▸ What you will do: Every line below between the one holding "et tentez votre" and the one holding "06:10:58 · →", inclusive, should be copied exactly, and no other line.

▸ Information given:
======
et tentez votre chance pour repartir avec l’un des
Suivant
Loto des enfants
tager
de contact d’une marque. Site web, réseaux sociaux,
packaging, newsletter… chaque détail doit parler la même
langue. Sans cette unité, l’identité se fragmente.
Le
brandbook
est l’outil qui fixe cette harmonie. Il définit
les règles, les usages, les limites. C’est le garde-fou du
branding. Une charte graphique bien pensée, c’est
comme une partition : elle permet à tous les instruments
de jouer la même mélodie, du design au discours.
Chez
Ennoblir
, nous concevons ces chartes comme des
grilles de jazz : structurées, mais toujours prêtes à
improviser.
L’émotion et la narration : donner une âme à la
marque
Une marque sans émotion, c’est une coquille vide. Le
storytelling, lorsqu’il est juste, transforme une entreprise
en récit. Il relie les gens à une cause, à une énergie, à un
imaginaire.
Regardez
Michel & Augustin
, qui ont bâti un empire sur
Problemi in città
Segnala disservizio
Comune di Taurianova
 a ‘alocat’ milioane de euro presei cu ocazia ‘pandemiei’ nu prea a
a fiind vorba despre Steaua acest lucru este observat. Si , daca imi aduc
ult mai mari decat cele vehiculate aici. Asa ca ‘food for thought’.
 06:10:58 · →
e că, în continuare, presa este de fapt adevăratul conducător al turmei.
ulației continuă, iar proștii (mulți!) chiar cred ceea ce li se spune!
======
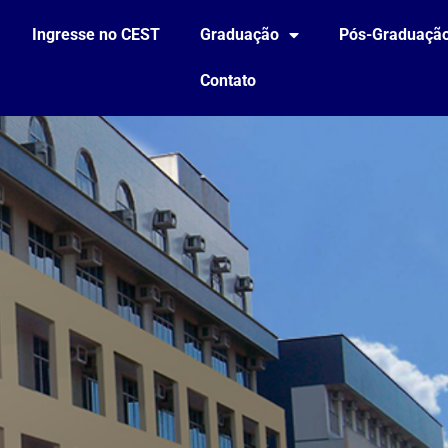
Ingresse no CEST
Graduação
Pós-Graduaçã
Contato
======
▸ Exercise answer:
et tentez votre chance pour repartir avec l’un des
Suivant
Loto des enfants
tager
de contact d’une marque. Site web, réseaux sociaux,
packaging, newsletter… chaque détail doit parler la même
langue. Sans cette unité, l’identité se fragmente.
Le
brandbook
est l’outil qui fixe cette harmonie. Il définit
les règles, les usages, les limites. C’est le garde-fou du
branding. Une charte graphique bien pensée, c’est
comme une partition : elle permet à tous les instruments
de jouer la même mélodie, du design au discours.
Chez
Ennoblir
, nous concevons ces chartes comme des
grilles de jazz : structurées, mais toujours prêtes à
improviser.
L’émotion et la narration : donner une âme à la
marque
Une marque sans émotion, c’est une coquille vide. Le
storytelling, lorsqu’il est juste, transforme une entreprise
en récit. Il relie les gens à une cause, à une énergie, à un
imaginaire.
Regardez
Michel & Augustin
, qui ont bâti un empire sur
Problemi in città
Segnala disservizio
Comune di Taurianova
 a ‘alocat’ milioane de euro presei cu ocazia ‘pandemiei’ nu prea a
a fiind vorba despre Steaua acest lucru este observat. Si , daca imi aduc
ult mai mari decat cele vehiculate aici. Asa ca ‘food for thought’.
 06:10:58 · →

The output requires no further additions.